Abstract

In immunologic normal hosts, both children and adults, B19 can cause acute, generally self-limiting diseases. The infection leads to a viremia that can be present, at high titre, for about one week, then the onset of a specific immune response controls the infection. B19 infection in pregnancy can be associated with non-immunologic foetal hydrops or foetal death. In immunocompromised hosts, B19 can persist over several months and sometimes years. Persistent or recurrent B19 infections can be associated with chronic clinical manifestations or with transient clinical syndromes, generally related to the recrudescence of viral replication. Since the infection has been associated with a wide variety of clinical manifestations and some clinical features of B19 infection, such as anemia, artropathy and rash, can be common to other pathogens, a laboratory diagnosis of B19 infection is required. A diagnostic protocol must consider both the type of pathology and the type of patient.
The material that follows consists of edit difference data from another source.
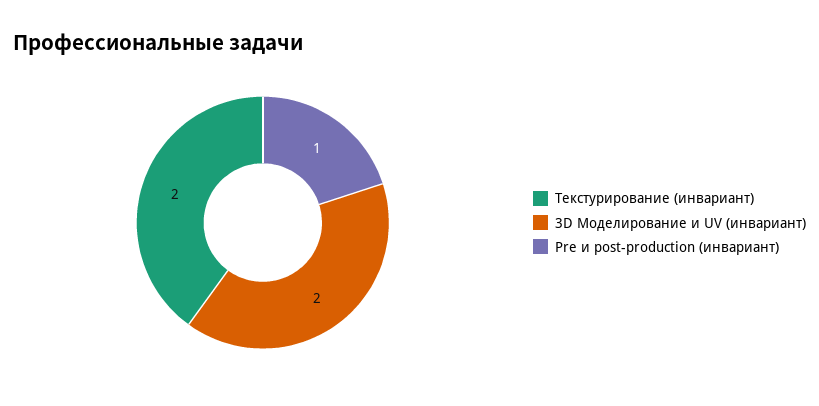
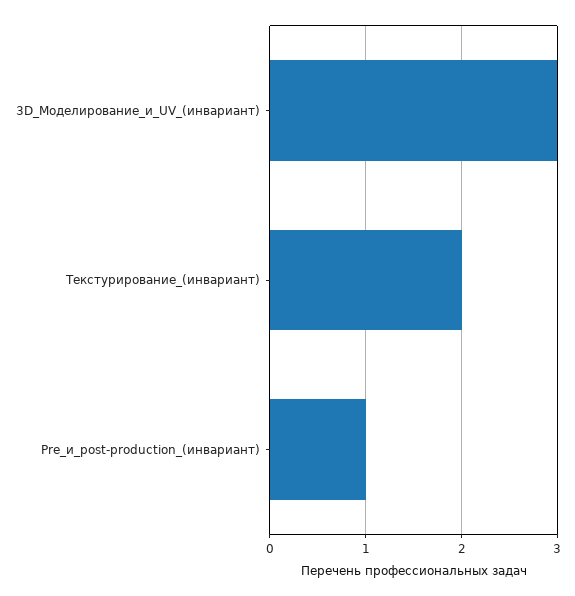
  {
    "Текстурирование (инвариант)": 2,
-   "3D Моделирование и UV (инвариант)": 2,
+   "3D Моделирование и UV (инвариант)": 3,
    "Pre и post-production (инвариант)": 1
  }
In immunocompetent individuals serological and virological testing is complementary, while in immunocompromised patients viral detection is the diagnosis of choice. Viral detection methods are generally based, nowadays, on the direct detection of B19 genome in clinical specimens. B19 DNA is mainly detected by hybridizations assays and by the most sensitive PCR assays. Serological diagnosis of B19 infection is generally achieved by detection of IgM and IgG antibodies to the B19 structural proteins VP1 and VP2. IgM detection is most often performed by capture assays, both in EIA and RIA formats, IgG are mainly detected by indirect EIA and immunofluorescence tests.